Safety Data Sheets (SDSs), formerly known as Material Safety Data Sheets (MSDSs), are a critical component, required by law, of safe manufacturing operations as they contain basic information about a chemical or product which helps to ensure the safety and health of the user at all stages of its manufacture, storage, use, and disposal. But are they really needed in food production?
As explained in the Guidance for Hazard Determination For Compliance with OSHA Hazard Communication Standard (29CFR1910.1200), manufacturers and importers are responsible for performing a hazard determination on the chemicals they produce to determine if, under normal conditions of use, their product could result in a hazardous exposure situation for downstream employees who will be working with or otherwise handling that product. “Chemical” is broadly defined in the Harmonized Communication Standard as “any element, chemical compound, or mixture of elements or compounds.” Chemicals, therefore, include food and food additives.
SDSs in the Food Facility
Food products, like any other chemical product, must be evaluated for their downstream hazardous exposure potential. As an example, employees who work with flour may be exposed to the potential hazards of explosion or combustion that may occur if flour becomes airborne in sufficient concentrations. Chemicals added to the food, such as sodium nitrate and sodium nitrite in processed foods, that could be hazardous must also be identified on an SDS.
Both of these cases represent potential physical hazards that would have to be noted on an accompanying SDS for that food product. In these cases, in addition to preparing an SDS, employers must also train employees about operating safely with those chemical hazards in the workplace. SDSs for all chemicals must located at or near the point where the chemical in question will be introduced so that the information is readily accessible. They must be updated at a minimum every five years. SDSs are an important component of food safety plans. Facilities without them, or without all that are required, will be found in violation during an FDA inspection or third-party certification audit.
Interestingly, SDSs have a long and involved history, extending back into time as far back as 4,000 years ago when MSDS-like records described pharmaceutical use in Egypt. A thousand year later, the Greeks recorded not only their own observations, but also some of their early experimental work on similar documents.
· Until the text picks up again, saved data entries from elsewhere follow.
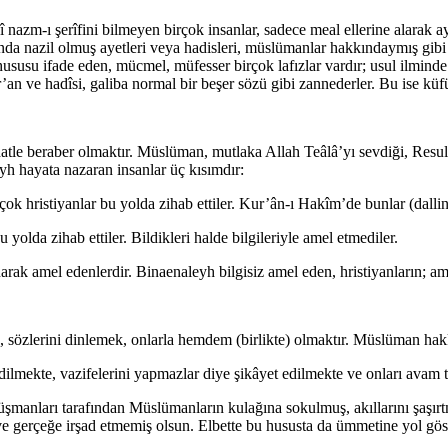
zm-ı şerîfini bilmeyen birçok insanlar, sadece meal ellerine alarak ayet 
ında nazil olmuş ayetleri veya hadisleri, müslümanlar hakkındaymış gibi
 ifade eden, mücmel, müfesser birçok lafızlar vardır; usul ilminde çok
an ve hadîsi, galiba normal bir beşer sözü gibi zannederler. Bu ise küf
atle beraber olmaktır. Müslüman, mutlaka Allah Teâlâ’yı sevdiği, Resulüne 
h hayata nazaran insanlar üç kısımdır:
Birçok hristiyanlar bu yolda zihab ettiler. Kur’ân-ı Hakîm’de bunlar (dall
 yolda zihab ettiler. Bildikleri halde bilgileriyle amel etmediler.
rak amel edenlerdir. Binaenaleyh bilgisiz amel eden, hristiyanların; amel
umak, sözlerini dinlemek, onlarla hemdem (birlikte) olmaktır. Müslüman h
 edilmekte, vazifelerini yapmazlar diye şikâyet edilmekte ve onları ava
üşmanları tarafından Müslümanların kulağına sokulmuş, akıllarını şaşırtmı
e gerçeğe irşad etmemiş olsun. Elbette bu hususta da ümmetine yol göst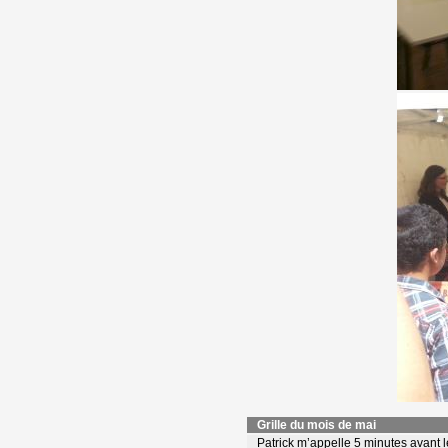
Grille du mois de mai
Patrick m’appelle 5 minutes avant le 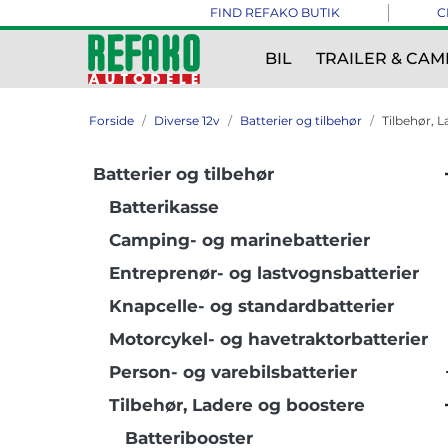
FIND REFAKO BUTIK
C
BIL
TRAILER & CAM
Forside
Diverse 12v
Batterier og tilbehør
Tilbehør, 
Batterier og tilbehør
Batterikasse
Camping- og marinebatterier
Entreprenør- og lastvognsbatterier
Knapcelle- og standardbatterier
Motorcykel- og havetraktorbatterier
Person- og varebilsbatterier
Tilbehør, Ladere og boostere
Batteribooster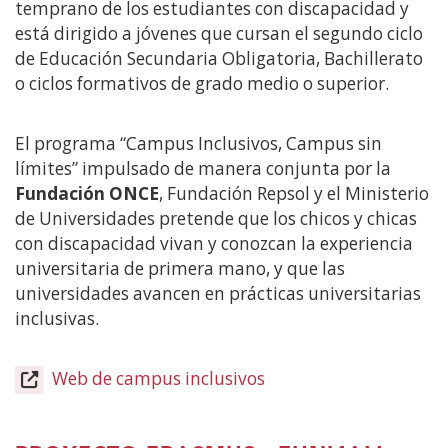
temprano de los estudiantes con discapacidad y
está dirigido a jóvenes que cursan el segundo ciclo
de Educación Secundaria Obligatoria, Bachillerato
o ciclos formativos de grado medio o superior.
El programa “Campus Inclusivos, Campus sin
límites” impulsado de manera conjunta por la
Fundación ONCE
, Fundación Repsol y el Ministerio
de Universidades pretende que los chicos y chicas
con discapacidad vivan y conozcan la experiencia
universitaria de primera mano, y que las
universidades avancen en prácticas universitarias
inclusivas.
Web de campus inclusivos
(Abre
en
nueva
Skipping ahead another millennium, chemical data sheets were continuously being developed by chemists at avante garde chemical companies as a way of transmitting various data to fellow chemists, including melting/freezing/flash points, viscosity, density, with additional items such as reactions and fire hazards. While health, safety and toxicological data had been in development over thousands of years, it is only recently that this information has been included on data sheets for an all-inclusive document.
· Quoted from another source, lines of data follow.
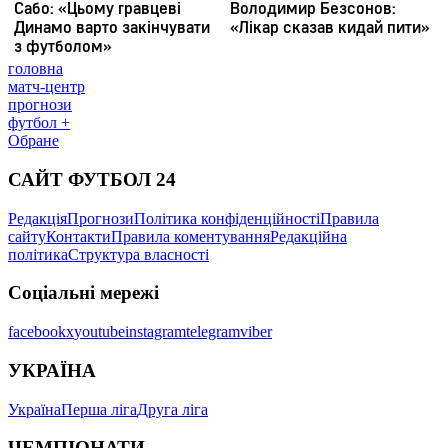
головна
матч-центр
прогнози
футбол +
Обране
САЙТ ФУТБОЛ 24
Редакція
Прогнози
Політика конфіденційності
Правила
сайту
Контакти
Правила коментування
Редакційна
політика
Структура власності
Соціальні мережі
facebook
x
youtube
instagram
telegram
viber
УКРАЇНА
Україна
Перша ліга
Друга ліга
ЧЕМПІОНАТИ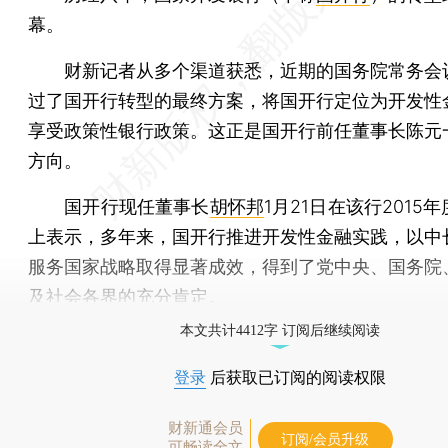
幕。
财新记者从多个渠道获悉，近期的国务院常务会
过了国开行转型的最终方案，将国开行定位为开发性
享受政策性银行政策。这正是国开行前任董事长陈元
方向。
国开行现任董事长
胡怀邦
1月21日在该行2015
上表示，多年来，国开行推进开发性金融实践，以中
服务国家战略取得显著成效，得到了党中央、国务院
及社会各界的充分肯定。
本文共计4412字 订阅后继续阅读
登录
后获取已订阅的阅读权限
财新通会员
订阅/会员升级
可畅读全文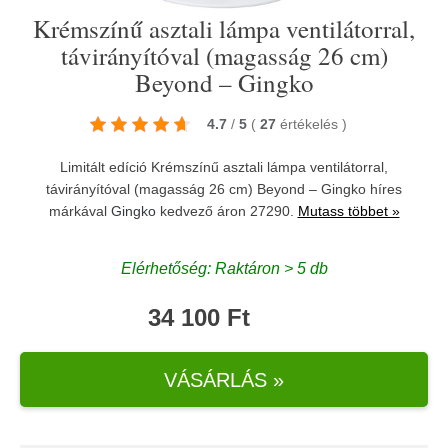
Krémszínű asztali lámpa ventilátorral,
távirányítóval (magasság 26 cm)
Beyond – Gingko
4.7
/
5
(
27
értékelés
)
Limitált edíció Krémszínű asztali lámpa ventilátorral,
távirányítóval (magasság 26 cm) Beyond – Gingko híres
márkával
Gingko
kedvező áron 27290.
Mutass többet »
Elérhetőség: Raktáron > 5 db
34 100 Ft
VÁSÁRLÁS »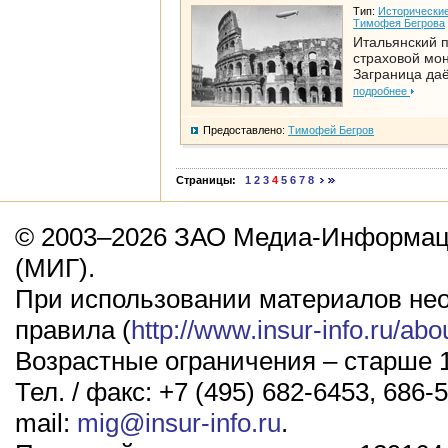
Тип:
Исторические
Тимофея Бегрова
Итальянский п
страховой мо
Заграница да
подробнее
Предоставлено:
Тимофей Бегров
Страницы:
1
2
3
4
5
6
7
8
© 2003–2026 ЗАО Медиа-Информаци
(МИГ).
При использовании материалов не
правила (
http://www.insur-info.ru/abo
Возрастные ограничения – старше 1
Тел. / факс: +7 (495) 682-6453, 686-5
mail:
mig@insur-info.ru
.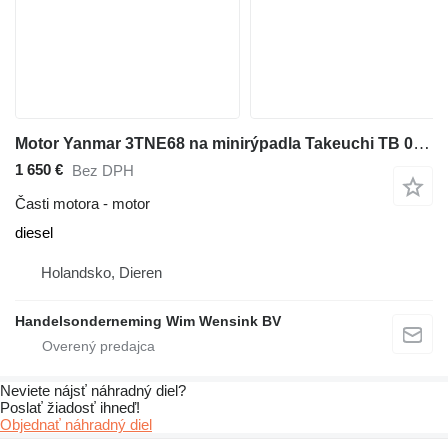
Motor Yanmar 3TNE68 na minirýpadla Takeuchi TB 014 S
1 650 €
Bez DPH
Časti motora - motor
diesel
Holandsko, Dieren
Handelsonderneming Wim Wensink BV
Neviete nájsť náhradný diel?
Poslať žiadosť ihneď!
Objednať náhradný diel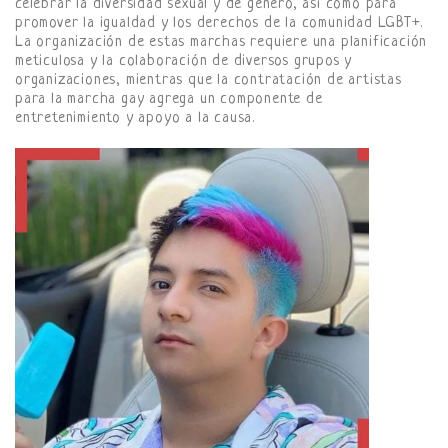
celebrar la diversidad sexual y de género, así como para
promover la igualdad y los derechos de la comunidad LGBT+.
La organización de estas marchas requiere una planificación
meticulosa y la colaboración de diversos grupos y
organizaciones, mientras que la contratación de artistas
para la marcha gay agrega un componente de
entretenimiento y apoyo a la causa.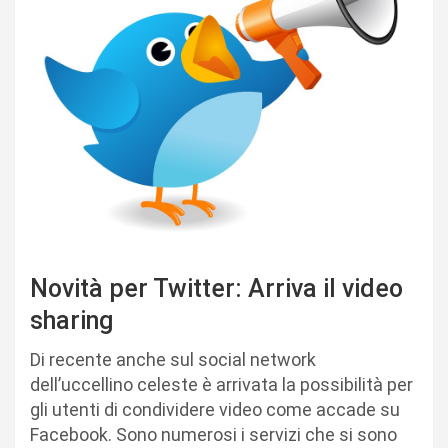
Novità per Twitter: Arriva il video
sharing
Di recente anche sul social network
dell’uccellino celeste è arrivata la possibilità per
gli utenti di condividere video come accade su
Facebook. Sono numerosi i servizi che si sono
The U.S. federal government got involved in the mid-1960s, developing its original Form LSB-00S-4 to meet the needs of maritime workers and adding safety and hazard information for the first time to a chemical safety sheet. With the passage of Public Law 91-596, on Dec. 29, 1970, OSHA was established within the Department of Labor and Form LSB-OOS-4 became Form OSHA-20, issued as “revised May 1972.”
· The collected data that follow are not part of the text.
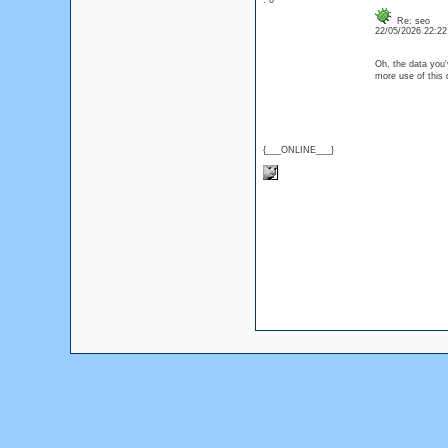
: 0
Re: seo
22/05/2026 22:2
Oh, the data you'v
more use of this 
{___ONLINE___}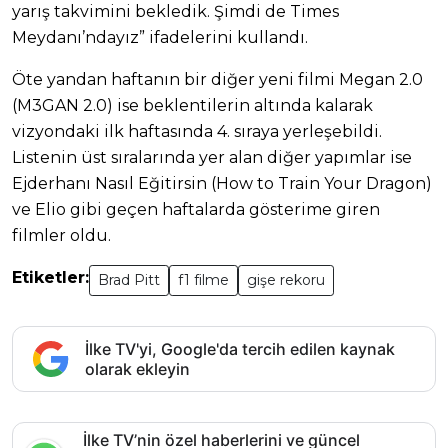
yarış takvimini bekledik. Şimdi de Times
Meydanı’ndayız” ifadelerini kullandı.
Öte yandan haftanın bir diğer yeni filmi Megan 2.0
(M3GAN 2.0) ise beklentilerin altında kalarak
vizyondaki ilk haftasında 4. sıraya yerleşebildi.
Listenin üst sıralarında yer alan diğer yapımlar ise
Ejderhanı Nasıl Eğitirsin (How to Train Your Dragon)
ve Elio gibi geçen haftalarda gösterime giren
filmler oldu.
Etiketler:
Brad Pitt
f1 filme
gişe rekoru
İlke TV'yi, Google'da tercih edilen kaynak
olarak ekleyin
İlke TV’nin özel haberlerini ve güncel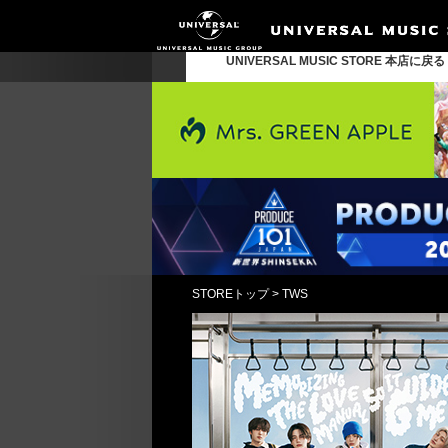
UNIVERSAL MUSIC STORE 本店に戻
STOREトップ
>
TWS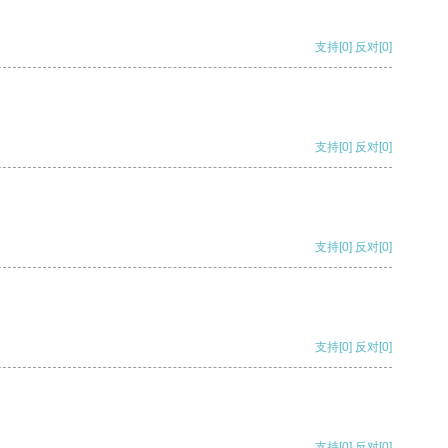
支持
[0]
反对
[0]
支持
[0]
反对
[0]
支持
[0]
反对
[0]
支持
[0]
反对
[0]
支持
[0]
反对
[0]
On Nov. 25, 1983, OSHA issued its final regulation requiring MSDSs for all shipments of hazardous chemicals leaving a manufacturer’s workplace and from all importers of such on all shipments, to be implemented by November 1985. Distributors and employers were to comply as of that same date. All employers were to follow all provisions of this section, including initial training requirements for all current employees, by May 25, 1986. At that time, the formatting for MSDSs was fluid and varied considerably from company to company and from country to country. The European Union standardized the format into what is now the 16-section document, and the U.S. government created the Hazard Communication Standard (HCS) (29 CFR 1910.1200(g)), revised in 2012, requiring that the chemical manufacturer, distributor, or importer provide an SDS for each hazardous chemical to downstream users, with a standardized and more effective format to communicate chemical hazards than the MSDS. Additionally, the Globally Harmonized System of Classification and Labelling of Chemicals (GHS) was set up with core elements that included standardized hazard testing criteria, universal warning pictograms, and harmonized safety data sheets that provide users of dangerous goods with a host of information on toxicity and safety protocols. The system also acts as a complement to the United Nations’ system of regulated hazardous material transport.